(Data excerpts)
= = = = =

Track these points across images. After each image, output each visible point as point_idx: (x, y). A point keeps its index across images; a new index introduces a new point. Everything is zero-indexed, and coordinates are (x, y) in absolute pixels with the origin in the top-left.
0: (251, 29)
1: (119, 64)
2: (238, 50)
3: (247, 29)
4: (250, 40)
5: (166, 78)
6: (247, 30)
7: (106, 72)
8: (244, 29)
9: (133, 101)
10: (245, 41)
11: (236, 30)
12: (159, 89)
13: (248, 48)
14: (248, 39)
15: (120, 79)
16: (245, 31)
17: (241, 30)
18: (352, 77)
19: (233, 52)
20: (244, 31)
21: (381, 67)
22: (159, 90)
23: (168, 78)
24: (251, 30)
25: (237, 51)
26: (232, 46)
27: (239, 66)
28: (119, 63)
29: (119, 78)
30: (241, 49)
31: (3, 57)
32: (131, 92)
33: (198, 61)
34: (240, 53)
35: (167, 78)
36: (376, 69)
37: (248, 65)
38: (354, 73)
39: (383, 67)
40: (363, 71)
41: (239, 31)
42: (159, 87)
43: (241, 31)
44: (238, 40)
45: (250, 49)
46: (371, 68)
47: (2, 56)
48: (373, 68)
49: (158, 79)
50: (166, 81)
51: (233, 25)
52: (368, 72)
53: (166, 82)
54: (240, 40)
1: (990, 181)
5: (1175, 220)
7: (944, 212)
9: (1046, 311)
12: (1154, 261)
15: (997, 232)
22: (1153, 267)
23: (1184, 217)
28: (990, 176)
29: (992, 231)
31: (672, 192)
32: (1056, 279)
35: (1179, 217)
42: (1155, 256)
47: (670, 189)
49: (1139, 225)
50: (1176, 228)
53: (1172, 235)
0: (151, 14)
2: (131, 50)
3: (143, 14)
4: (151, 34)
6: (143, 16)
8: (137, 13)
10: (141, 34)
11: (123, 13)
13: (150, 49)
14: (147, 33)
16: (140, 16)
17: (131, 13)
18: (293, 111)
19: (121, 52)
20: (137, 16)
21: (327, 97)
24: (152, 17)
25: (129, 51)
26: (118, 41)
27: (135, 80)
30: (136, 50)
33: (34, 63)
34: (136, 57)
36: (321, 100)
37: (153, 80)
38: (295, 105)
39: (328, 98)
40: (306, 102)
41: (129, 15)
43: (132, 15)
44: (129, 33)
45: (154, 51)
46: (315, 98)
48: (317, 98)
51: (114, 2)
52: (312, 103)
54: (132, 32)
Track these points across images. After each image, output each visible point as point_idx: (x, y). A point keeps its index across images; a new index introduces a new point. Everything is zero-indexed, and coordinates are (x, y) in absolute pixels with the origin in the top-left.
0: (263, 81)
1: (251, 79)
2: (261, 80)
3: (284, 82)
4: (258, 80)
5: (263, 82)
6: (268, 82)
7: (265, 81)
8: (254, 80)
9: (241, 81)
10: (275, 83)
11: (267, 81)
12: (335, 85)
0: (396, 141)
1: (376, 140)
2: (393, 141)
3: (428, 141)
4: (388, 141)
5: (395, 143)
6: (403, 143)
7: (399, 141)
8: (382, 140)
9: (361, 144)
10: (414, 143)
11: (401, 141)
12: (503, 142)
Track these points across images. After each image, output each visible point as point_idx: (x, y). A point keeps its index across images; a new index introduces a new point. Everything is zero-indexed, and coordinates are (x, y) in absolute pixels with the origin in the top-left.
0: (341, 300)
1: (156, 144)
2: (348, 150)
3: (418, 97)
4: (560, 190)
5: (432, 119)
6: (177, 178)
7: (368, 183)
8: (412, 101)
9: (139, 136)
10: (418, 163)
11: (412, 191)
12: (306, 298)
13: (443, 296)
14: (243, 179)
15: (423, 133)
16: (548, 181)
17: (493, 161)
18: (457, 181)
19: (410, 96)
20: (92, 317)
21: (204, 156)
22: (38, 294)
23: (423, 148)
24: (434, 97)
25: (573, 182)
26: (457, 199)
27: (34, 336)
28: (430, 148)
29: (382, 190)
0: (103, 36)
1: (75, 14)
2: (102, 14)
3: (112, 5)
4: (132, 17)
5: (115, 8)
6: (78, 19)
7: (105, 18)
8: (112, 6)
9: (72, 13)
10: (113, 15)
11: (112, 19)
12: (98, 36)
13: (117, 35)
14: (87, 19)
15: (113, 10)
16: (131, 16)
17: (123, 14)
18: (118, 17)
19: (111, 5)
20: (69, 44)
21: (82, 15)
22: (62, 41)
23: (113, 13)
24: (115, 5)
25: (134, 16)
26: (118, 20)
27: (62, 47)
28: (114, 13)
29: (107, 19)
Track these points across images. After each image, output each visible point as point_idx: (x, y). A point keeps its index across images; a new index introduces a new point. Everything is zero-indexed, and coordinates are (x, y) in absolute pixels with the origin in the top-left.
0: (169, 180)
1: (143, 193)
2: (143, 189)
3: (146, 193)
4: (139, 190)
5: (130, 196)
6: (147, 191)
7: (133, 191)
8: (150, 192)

= = = = =

▶ **ASSIGNMENT**
Rewrite every line of the records above as a numbered list, omitting any blank lines.

▶ **TASK OUTPUT**
1. Track these points across images. After each image, output each visible point as point_idx: (x, y). A point keeps its index across images; a new index introduces a new point. Everything is zero-indexed, and coordinates are (x, y) in absolute pixels with the origin in the top-left.
2. 0: (251, 29)
3. 1: (119, 64)
4. 2: (238, 50)
5. 3: (247, 29)
6. 4: (250, 40)
7. 5: (166, 78)
8. 6: (247, 30)
9. 7: (106, 72)
10. 8: (244, 29)
11. 9: (133, 101)
12. 10: (245, 41)
13. 11: (236, 30)
14. 12: (159, 89)
15. 13: (248, 48)
16. 14: (248, 39)
17. 15: (120, 79)
18. 16: (245, 31)
19. 17: (241, 30)
20. 18: (352, 77)
21. 19: (233, 52)
22. 20: (244, 31)
23. 21: (381, 67)
24. 22: (159, 90)
25. 23: (168, 78)
26. 24: (251, 30)
27. 25: (237, 51)
28. 26: (232, 46)
29. 27: (239, 66)
30. 28: (119, 63)
31. 29: (119, 78)
32. 30: (241, 49)
33. 31: (3, 57)
34. 32: (131, 92)
35. 33: (198, 61)
36. 34: (240, 53)
37. 35: (167, 78)
38. 36: (376, 69)
39. 37: (248, 65)
40. 38: (354, 73)
41. 39: (383, 67)
42. 40: (363, 71)
43. 41: (239, 31)
44. 42: (159, 87)
45. 43: (241, 31)
46. 44: (238, 40)
47. 45: (250, 49)
48. 46: (371, 68)
49. 47: (2, 56)
50. 48: (373, 68)
51. 49: (158, 79)
52. 50: (166, 81)
53. 51: (233, 25)
54. 52: (368, 72)
55. 53: (166, 82)
56. 54: (240, 40)
57. 1: (990, 181)
58. 5: (1175, 220)
59. 7: (944, 212)
60. 9: (1046, 311)
61. 12: (1154, 261)
62. 15: (997, 232)
63. 22: (1153, 267)
64. 23: (1184, 217)
65. 28: (990, 176)
66. 29: (992, 231)
67. 31: (672, 192)
68. 32: (1056, 279)
69. 35: (1179, 217)
70. 42: (1155, 256)
71. 47: (670, 189)
72. 49: (1139, 225)
73. 50: (1176, 228)
74. 53: (1172, 235)
75. 0: (151, 14)
76. 2: (131, 50)
77. 3: (143, 14)
78. 4: (151, 34)
79. 6: (143, 16)
80. 8: (137, 13)
81. 10: (141, 34)
82. 11: (123, 13)
83. 13: (150, 49)
84. 14: (147, 33)
85. 16: (140, 16)
86. 17: (131, 13)
87. 18: (293, 111)
88. 19: (121, 52)
89. 20: (137, 16)
90. 21: (327, 97)
91. 24: (152, 17)
92. 25: (129, 51)
93. 26: (118, 41)
94. 27: (135, 80)
95. 30: (136, 50)
96. 33: (34, 63)
97. 34: (136, 57)
98. 36: (321, 100)
99. 37: (153, 80)
100. 38: (295, 105)
101. 39: (328, 98)
102. 40: (306, 102)
103. 41: (129, 15)
104. 43: (132, 15)
105. 44: (129, 33)
106. 45: (154, 51)
107. 46: (315, 98)
108. 48: (317, 98)
109. 51: (114, 2)
110. 52: (312, 103)
111. 54: (132, 32)
112. Track these points across images. After each image, output each visible point as point_idx: (x, y). A point keeps its index across images; a new index introduces a new point. Everything is zero-indexed, and coordinates are (x, y) in absolute pixels with the origin in the top-left.
113. 0: (263, 81)
114. 1: (251, 79)
115. 2: (261, 80)
116. 3: (284, 82)
117. 4: (258, 80)
118. 5: (263, 82)
119. 6: (268, 82)
120. 7: (265, 81)
121. 8: (254, 80)
122. 9: (241, 81)
123. 10: (275, 83)
124. 11: (267, 81)
125. 12: (335, 85)
126. 0: (396, 141)
127. 1: (376, 140)
128. 2: (393, 141)
129. 3: (428, 141)
130. 4: (388, 141)
131. 5: (395, 143)
132. 6: (403, 143)
133. 7: (399, 141)
134. 8: (382, 140)
135. 9: (361, 144)
136. 10: (414, 143)
137. 11: (401, 141)
138. 12: (503, 142)
139. Track these points across images. After each image, output each visible point as point_idx: (x, y). A point keeps its index across images; a new index introduces a new point. Everything is zero-indexed, and coordinates are (x, y) in absolute pixels with the origin in the top-left.
140. 0: (341, 300)
141. 1: (156, 144)
142. 2: (348, 150)
143. 3: (418, 97)
144. 4: (560, 190)
145. 5: (432, 119)
146. 6: (177, 178)
147. 7: (368, 183)
148. 8: (412, 101)
149. 9: (139, 136)
150. 10: (418, 163)
151. 11: (412, 191)
152. 12: (306, 298)
153. 13: (443, 296)
154. 14: (243, 179)
155. 15: (423, 133)
156. 16: (548, 181)
157. 17: (493, 161)
158. 18: (457, 181)
159. 19: (410, 96)
160. 20: (92, 317)
161. 21: (204, 156)
162. 22: (38, 294)
163. 23: (423, 148)
164. 24: (434, 97)
165. 25: (573, 182)
166. 26: (457, 199)
167. 27: (34, 336)
168. 28: (430, 148)
169. 29: (382, 190)
170. 0: (103, 36)
171. 1: (75, 14)
172. 2: (102, 14)
173. 3: (112, 5)
174. 4: (132, 17)
175. 5: (115, 8)
176. 6: (78, 19)
177. 7: (105, 18)
178. 8: (112, 6)
179. 9: (72, 13)
180. 10: (113, 15)
181. 11: (112, 19)
182. 12: (98, 36)
183. 13: (117, 35)
184. 14: (87, 19)
185. 15: (113, 10)
186. 16: (131, 16)
187. 17: (123, 14)
188. 18: (118, 17)
189. 19: (111, 5)
190. 20: (69, 44)
191. 21: (82, 15)
192. 22: (62, 41)
193. 23: (113, 13)
194. 24: (115, 5)
195. 25: (134, 16)
196. 26: (118, 20)
197. 27: (62, 47)
198. 28: (114, 13)
199. 29: (107, 19)
200. Track these points across images. After each image, output each visible point as point_idx: (x, y). A point keeps its index across images; a new index introduces a new point. Everything is zero-indexed, and coordinates are (x, y) in absolute pixels with the origin in the top-left.
201. 0: (169, 180)
202. 1: (143, 193)
203. 2: (143, 189)
204. 3: (146, 193)
205. 4: (139, 190)
206. 5: (130, 196)
207. 6: (147, 191)
208. 7: (133, 191)
209. 8: (150, 192)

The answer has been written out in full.